# Given data:
>>
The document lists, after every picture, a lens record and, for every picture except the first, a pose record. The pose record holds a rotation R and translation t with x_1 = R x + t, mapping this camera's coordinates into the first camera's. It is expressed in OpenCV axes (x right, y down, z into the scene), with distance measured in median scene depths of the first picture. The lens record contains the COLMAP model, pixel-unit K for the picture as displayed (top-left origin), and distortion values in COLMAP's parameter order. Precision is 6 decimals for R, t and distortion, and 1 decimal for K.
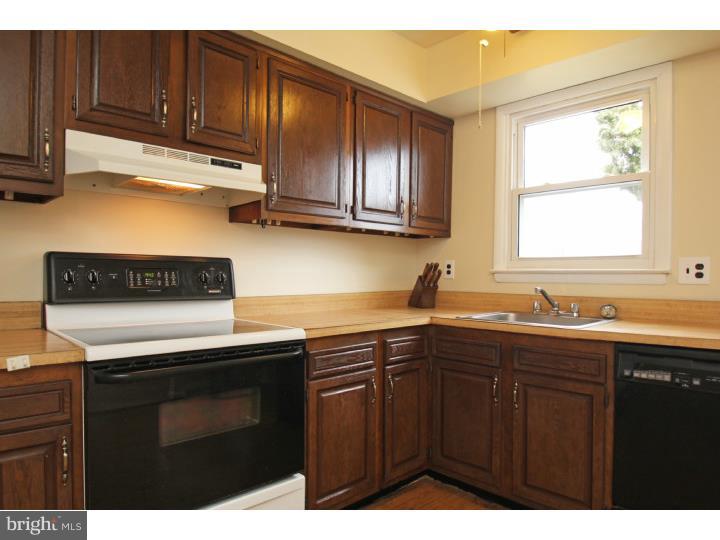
lens RADIAL K [[479.0, 0, 360.0], [0, 479.0, 270.0], [0, 0, 1]] dist [-0.009250, -0.002262]
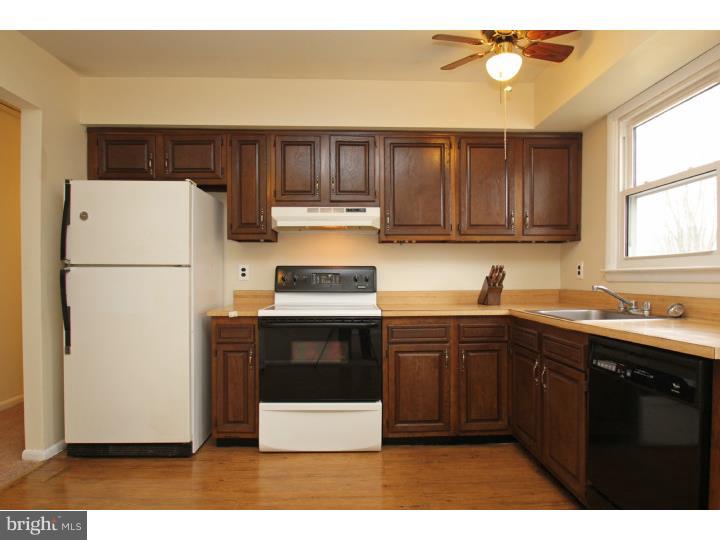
lens RADIAL K [[436.1, 0, 360.0], [0, 436.1, 270.0], [0, 0, 1]] dist [-0.000236, -0.000204]
pose [[0.729129, -0.020375, -0.684073, 0.687968], [0.013652, 0.999791, -0.015228, 0.008616], [0.684240, 0.001764, 0.729255, -0.086439]]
<<
Print the material in full and exactly, minus the pictures.

The document lists, after every picture, a lens record and, for every picture except the first, a pose record. The pose record holds a rotation R and translation t with x_1 = R x + t, mapping this camera's coordinates into the first camera's. It is expressed in OpenCV axes (x right, y down, z into the scene), with distance measured in median scene depths of the first picture. The lens record contains the COLMAP model, pixel-unit K for the picture as displayed (top-left origin), and distortion values in COLMAP's parameter order. Precision is 6 decimals for R, t and distortion, and 1 decimal for K.
lens RADIAL K [[479.0, 0, 360.0], [0, 479.0, 270.0], [0, 0, 1]] dist [-0.009250, -0.002262]
lens RADIAL K [[436.1, 0, 360.0], [0, 436.1, 270.0], [0, 0, 1]] dist [-0.000236, -0.000204]
pose [[0.729129, -0.020375, -0.684073, 0.687968], [0.013652, 0.999791, -0.015228, 0.008616], [0.684240, 0.001764, 0.729255, -0.086439]]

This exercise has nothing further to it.